私がこの釣りを始めた35年前、世間ではすでにそう見なされていた。その後、駆除・特定外来生物指定・リリース禁止など、釣り人側から見た状況は確実に悪化している。残念ながらこの先、好転することはまずないだろう。逆に局地的・全国的に、急転直下的な縛りがかけられる可能性を意識しておいた方がいい。

今回「外来種被害防止行動計画(案)」に対するパブリックコメントを提出したのだが、環境省の用意した添付資料を読めば、理は向こうにあるといやでも思い知らされる。

例えばカミツキガメを捕獲する「ガメリング」というスポーツがあるとする。愛好家である「ガメラー」たちはこのゲームの素晴らさを主張し、全国に生息範囲を広げたカミツキガメを殺すなと訴える。カミツキガメはファイトも素晴らしく、最高のゲームアニマルなんだと。
さて、こんな話が良識のある人に通るだろうか。もちろんバスフィッシングはガメリングではないが、興味の外にいる人たちの目に、この二つはさほど遠くは映らないかもしれない。ではどうするか。

この球団に対する個人的な好悪の感情は別にして、「巨人軍は紳士たれ」という有名な憲章がある。やはり、まず目指すべきはここではなかろうか。

バスをよく思っていない方たちも、普通の大人がそうであるように、正面切った批判を私たちに浴びせることはまずない。「僕は海の方がいい」「釣った魚は食べなくちゃ」これらのセリフが、単にゲームフィッシングへの無理解ばかりを示しているとは限らないのだ。「まだバスやってるの?」という言葉の裏にあるバス釣り愛好家像がどうのようなものかは、言うまでもないだろう。

日々勉強させてもらっているが、ブログやSNSで発信されている方たちは極めて意識が高い。そんな皆様にこのような話をしても、本来伝えるべき人々には伝わらないジレンマがある。仮に伝わったとしても、自らのふるまいをまるで省みない人間は一定の割合で存在し続け、絶えることはないだろう。
それでも、だからこそ私たちは、さらなる高みに向かわねばならないのではないか。あまりにせんえつなので具体的な話に踏み込むのは差し控えるが「あの人がやっているのなら、バス釣りもそんなに悪くはないのでは・・・」というところにまで持っていくことが大事になってくると思う。それは特効薬などではない、限りなく地道で終着点の見えない行動だが。

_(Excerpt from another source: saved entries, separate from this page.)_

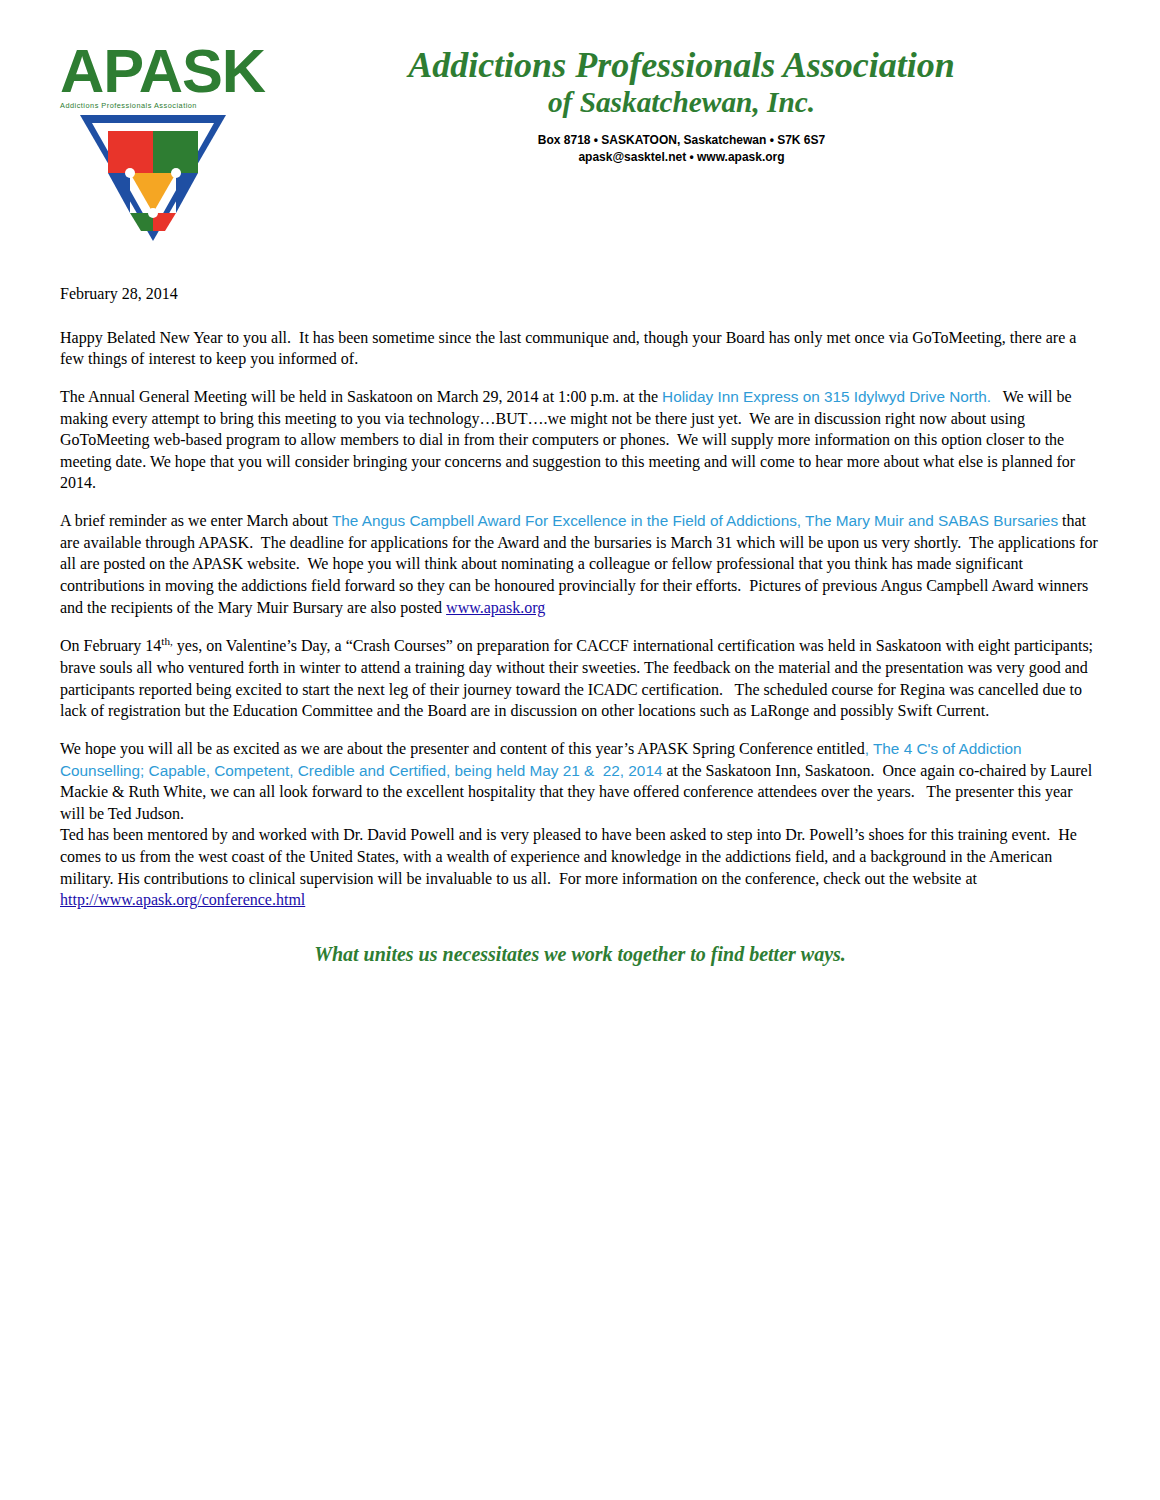APASK
Addictions Professionals Association
Addictions Professionals Association
of Saskatchewan, Inc.
Box 8718 • SASKATOON, Saskatchewan • S7K 6S7
apask@sasktel.net • www.apask.org
February 28, 2014
Happy Belated New Year to you all. It has been sometime since the last communique and, though your Board has only met once via GoToMeeting, there are a few things of interest to keep you informed of.
The Annual General Meeting will be held in Saskatoon on March 29, 2014 at 1:00 p.m. at the Holiday Inn Express on 315 Idylwyd Drive North. We will be making every attempt to bring this meeting to you via technology…BUT….we might not be there just yet. We are in discussion right now about using GoToMeeting web-based program to allow members to dial in from their computers or phones. We will supply more information on this option closer to the meeting date. We hope that you will consider bringing your concerns and suggestion to this meeting and will come to hear more about what else is planned for 2014.
A brief reminder as we enter March about The Angus Campbell Award For Excellence in the Field of Addictions, The Mary Muir and SABAS Bursaries that are available through APASK. The deadline for applications for the Award and the bursaries is March 31 which will be upon us very shortly. The applications for all are posted on the APASK website. We hope you will think about nominating a colleague or fellow professional that you think has made significant contributions in moving the addictions field forward so they can be honoured provincially for their efforts. Pictures of previous Angus Campbell Award winners and the recipients of the Mary Muir Bursary are also posted www.apask.org
On February 14th, yes, on Valentine’s Day, a “Crash Courses” on preparation for CACCF international certification was held in Saskatoon with eight participants; brave souls all who ventured forth in winter to attend a training day without their sweeties. The feedback on the material and the presentation was very good and participants reported being excited to start the next leg of their journey toward the ICADC certification. The scheduled course for Regina was cancelled due to lack of registration but the Education Committee and the Board are in discussion on other locations such as LaRonge and possibly Swift Current.
We hope you will all be as excited as we are about the presenter and content of this year’s APASK Spring Conference entitled, The 4 C's of Addiction Counselling; Capable, Competent, Credible and Certified, being held May 21 & 22, 2014 at the Saskatoon Inn, Saskatoon. Once again co-chaired by Laurel Mackie & Ruth White, we can all look forward to the excellent hospitality that they have offered conference attendees over the years. The presenter this year will be Ted Judson.
Ted has been mentored by and worked with Dr. David Powell and is very pleased to have been asked to step into Dr. Powell’s shoes for this training event. He comes to us from the west coast of the United States, with a wealth of experience and knowledge in the addictions field, and a background in the American military. His contributions to clinical supervision will be invaluable to us all. For more information on the conference, check out the website at http://www.apask.org/conference.html
What unites us necessitates we work together to find better ways.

かく言う私は過去、後ろ指をさされても仕方ない行為もしたし、不適切な記事の掲載もした。自戒の意味を込めて、前者をなかったことにするつもりも、後者を削除するつもりもない。高いところからものを言っていると受け取られることをひたすら恐れつつ、これを機に、ただただ襟を正していこうと思いを新たにするばかりだ。
パブリックコメントにしても、根っこにある感情は「どうか俺からバス釣りを取り上げないでくれ」といった単純なものである。

今回はネット上で意見の書き方指南も散見され、それはそれで的を射た内容であり、熱心な啓蒙行為だと思う。ただ、攻撃的な言葉を使わない限り、率直に思いを述べても構わないのではないか。あの膨大な資料からバス釣りに関する箇所を抜粋し、読み込むだけでも骨なのだから。
ついえたものの、一度は釣り人や業界の声で特定指定が先送りになった経緯もある。だから、パブリックコメントを出すことには、間違いなく意味がある。

バス釣りに魅了されたと同時に、私たちは軽くないものを背負った。しかし、それを背負い続けるだけの価値がこの釣りにあることも、私たちは知っている。関心を持ち、具体的に行動することなしに何かを守ることはできないということも。